Eleanor Rigby walks into the church, as she does every Sunday, but he’s not there. Wearing her uniform: thick cardigan sweater, fleece vest with penguin pattern. What’s there, instead? Empty pews, smelly candles, Christmas wreaths. A young woman alone in the corner of the church, praying. Father Donovan presides. When she sees his name on the Church flier, she remembers Father Mackenzie’s socks. How they had such awkwardly sewn, sweetly needled stitches inside them. How just once, twenty years ago and late at night, he let her touch them.
Eleanor Rigby scours the worldwide web: fathermackenzie@gmail, fathermackenzie@yahoomail.com. Since leaving the church, what happens when she googles Father Mackenzie? Photographs of porn models dressed as priests. Look at them working.
Eleanor Rigby, working on a number of guitar chords that no one will hear, living in a dream inside her living room (arms too short for a real guitar) keeps her hands under pressure. Later, she solves this with Ibuprofen jelly. Spreads it on her child-sized wrists. Bones thin as bird bones, she orders a special guitar pick.
Eleanor wants to sing freely, sing with abandonment. What would she do with a man’s body if she can’t even pick a guitar?
Eleanor Rigby lives in the smallest efficiency unit at Strawberry Fields Apartments, considers becoming the owner of a dog. Giving him Mackenzie’s name. Might this help? she asks herself. Thinks of the type of dog she could tolerate. Envisages the farty, rangy smells he will make.

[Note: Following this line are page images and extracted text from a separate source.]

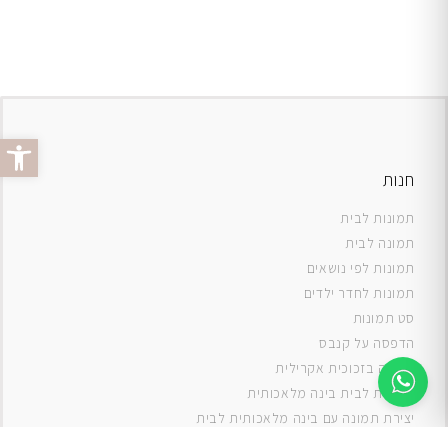
פתח סרג
חנות
תמונות לבית
תמונה לבית
תמונות לפי נושאים
תמונות לחדר ילדים
סט תמונות
ה
דפסה על קנבס
תמונה בזכוכית אקרילית
תמונות לבית בינה מלאכותית
יצירת תמונה עם בינה מלאכותית לבית
תמונות למטבח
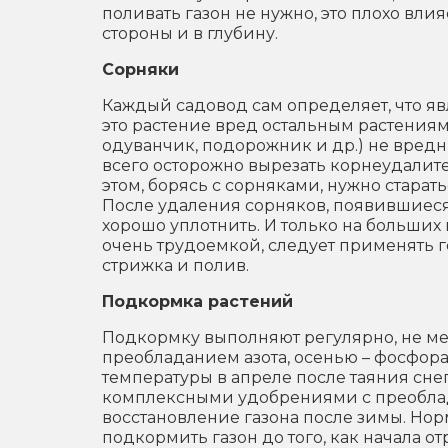
поливать газон не нужно, это плохо вли
стороны и в глубину.
Сорняки
Каждый садовод сам определяет, что явл
это растение вред остальным растениям
одуванчик, подорожник и др.) не вредны
всего осторожно вырезать корнеудалит
этом, борясь с сорняками, нужно старат
После удаления сорняков, появившиеся 
хорошо уплотнить. И только на больших
очень трудоемкой, следует применять 
стрижка и полив.
Подкормка растений
Подкормку выполняют регулярно, не мен
преобладанием азота, осенью – фосфор
температуры в апреле после таяния сне
комплексными удобрениями с преоблада
восстановление газона после зимы. Нор
подкормить газон до того, как начала от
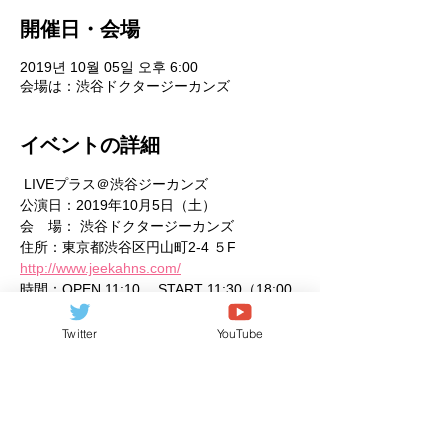
開催日・会場
2019년 10월 05일 오후 6:00
会場は：渋谷ドクタージーカンズ
イベントの詳細
 LIVEプラス＠渋谷ジーカンズ  
公演日：2019年10月5日（土） 
会　場： 渋谷ドクタージーカンズ  
住所：東京都渋谷区円山町2-4 ５F 
http://www.jeekahns.com/
時間：OPEN 11:10 　START 11:30（18:00
終演予定） 
料金：前売り \1,500 当日 \2,000（1Ｄ別） 
Twitter
YouTube
続きを見る >>
このイベントをシェア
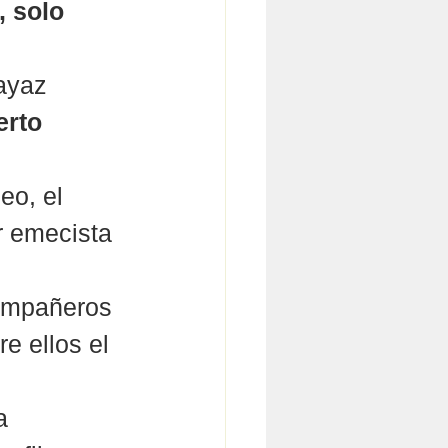
, solo 
ayaz 
erto 
eo, el 
r emecista 
compañeros 
e ellos el 
a 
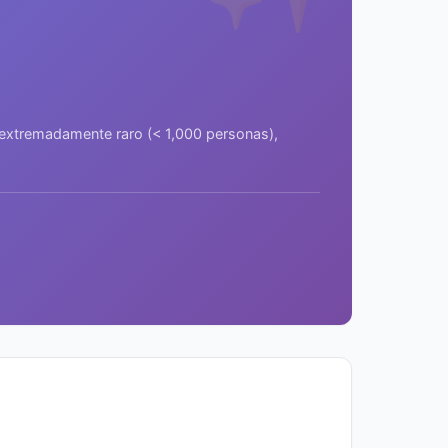
a extremadamente raro (< 1,000 personas),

Eleanor Rigby, cooking rice in the rice cooker. Imagines the rice before it became rice itself, perhaps this rice was living on the floor of a church where a wedding was taking place. Father Mackenzie’s replacement sweeping it up. She is good at this: Making it soft. Swallowing it down. Soaking her dreams into reality, buttoning her cardigan sweater. Thinking of Father Mackenzie as she clouds the rice with butter.